# dorpsbode (profession)



## Countbad

Hello,

I have been researching my family history.  The profession of my fourth great grandfather is listed as "dorpsbode".  Can someone please tell me what this means?  He lived in the 1700s in Noord Holland along the coast north of Alkmaar.


----------



## Suehil

Welcome to the forum Countbad!

Literally translated, 'dorpsbode' means 'village messenger' - I'm afraid I don't know what that involved.


----------



## jippie

The 'dorpsbode' is the predecessor of the 'postbode' (= postman), the person that goes through the village shouting public announcements to the public.


----------



## Vincit

jippie said:


> The 'dorpsbode' is the predecessor of the 'postbode' (= postman), the person that goes through the village shouting public announcements to the public.


 
Here in my region people called that man "de belleman", the man with a bell announcing official news.


----------



## Baunilha

I'm no expert, but I tend to agree with Vincit... 

Are there other options?


----------



## Suehil

The English equivalent would be 'town crier'


----------



## Spectre scolaire

Suehil said:
			
		

> The English equivalent would be 'town crier'


 I’d call him herald, “an official crier or messenger” (Webster; *2*).

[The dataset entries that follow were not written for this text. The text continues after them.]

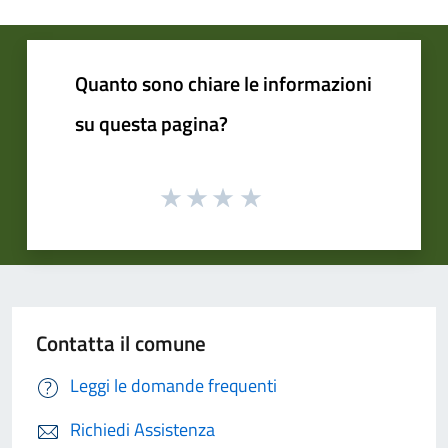
Quanto sono chiare le informazioni
su questa pagina?
Contatta il comune
Leggi le domande frequenti
Richiedi Assistenza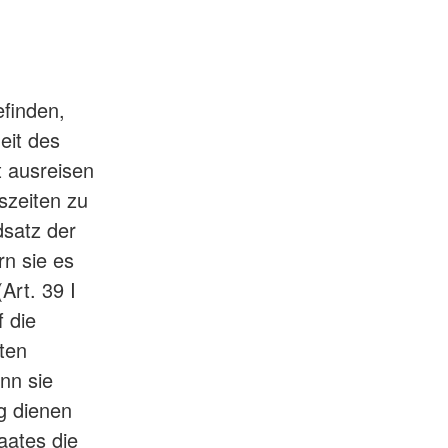
efinden,
eit des
t ausreisen
nszeiten zu
dsatz der
rn sie es
Art. 39 I
 die
ten
enn sie
ng dienen
aates die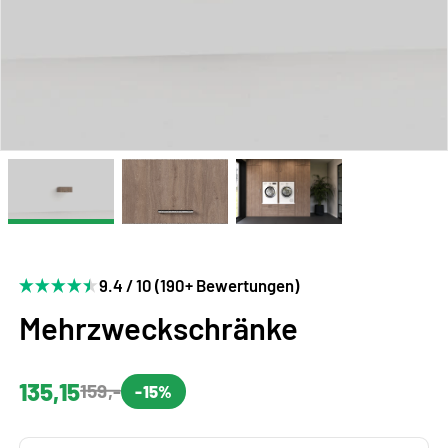
9.4 / 10 (190+ Bewertungen)
Mehrzweckschränke
135,15
159,-
-15%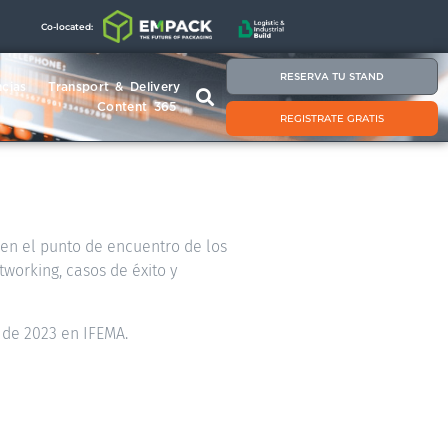
Co-located:
RESERVA TU STAND
cias
Transport & Delivery
Content 365
REGISTRATE GRATIS
á en el punto de encuentro de los
tworking, casos de éxito y
 de 2023 en IFEMA.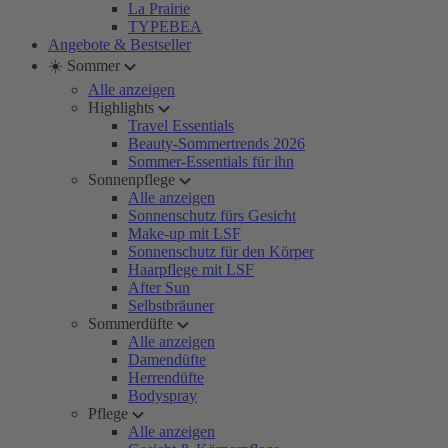
La Prairie
TYPEBEA
Angebote & Bestseller
☀️ Sommer
Alle anzeigen
Highlights
Travel Essentials
Beauty-Sommertrends 2026
Sommer-Essentials für ihn
Sonnenpflege
Alle anzeigen
Sonnenschutz fürs Gesicht
Make-up mit LSF
Sonnenschutz für den Körper
Haarpflege mit LSF
After Sun
Selbstbräuner
Sommerdüfte
Alle anzeigen
Damendüfte
Herrendüfte
Bodyspray
Pflege
Alle anzeigen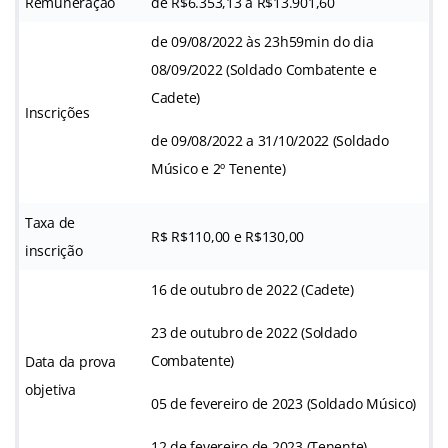
Remuneração
de R$6.353,13 a R$13.901,60
de 09/08/2022 às 23h59min do dia
08/09/2022 (Soldado Combatente e
Cadete)
Inscrições
de 09/08/2022 a 31/10/2022 (Soldado
Músico e 2º Tenente)
Taxa de
R$ R$110,00 e R$130,00
inscrição
16 de outubro de 2022 (Cadete)
23 de outubro de 2022 (Soldado
Combatente)
Data da prova
objetiva
05 de fevereiro de 2023 (Soldado Músico)
12 de fevereiro de 2023 (Tenente)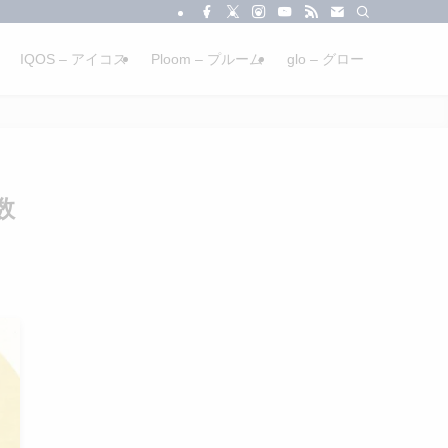
IQOS – アイコス
Ploom – プルーム
glo – グロー
数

This profession corresponds to Turkish tellâl, “town-crier”, a very important communication link between government and people in pre-literate societies. I have seen a τελάλης [telális] in action in a remote Greek village more than thirty years ago. As this word is of Arabic origin, we can easily assume how widespread this profession was - and in some places still is. There is no reason to believe that he was less important in a Germanic setting. 

Dutch _dorp_ corresponds to Standard German _Dorf_.
 ​


----------



## Frank06

Hi,

I have been trying to find some information on the word slash profession, but as far as I understand it, the 'dorpsbode' could have _a lot of different meanings or functions at different locations and in different epochs_. So not only a town crier, belleman or herald.

Here (it's about the 1840s), a dorpsbode definitely is not a town crier or herald, but somebody who hands over letters.
In this book on Vondel, the poet, a dorpsbode is described as somebody who also brings letters. I am not sure if this texts says more about the task desciption a 'dorpsbode' at the time of the publication of the book (1855) or the time of Vondel (who RIP'ed in 1679).
In this 1897 book about Java, a dorpsbode is described as somebody who brings the orders of the head of the _desa_. Probably not just orally.
Here we can read "Overigens kregen vorster en schutter in de loop ter tijd ook andere taken: *dorpsbode*, deurwaarder, ..." A "deurwaarder" is more or less a process server, bailiff. This meaning I also find back in the Van Dale dictionary of 1961.

Groetjes,

Frank


----------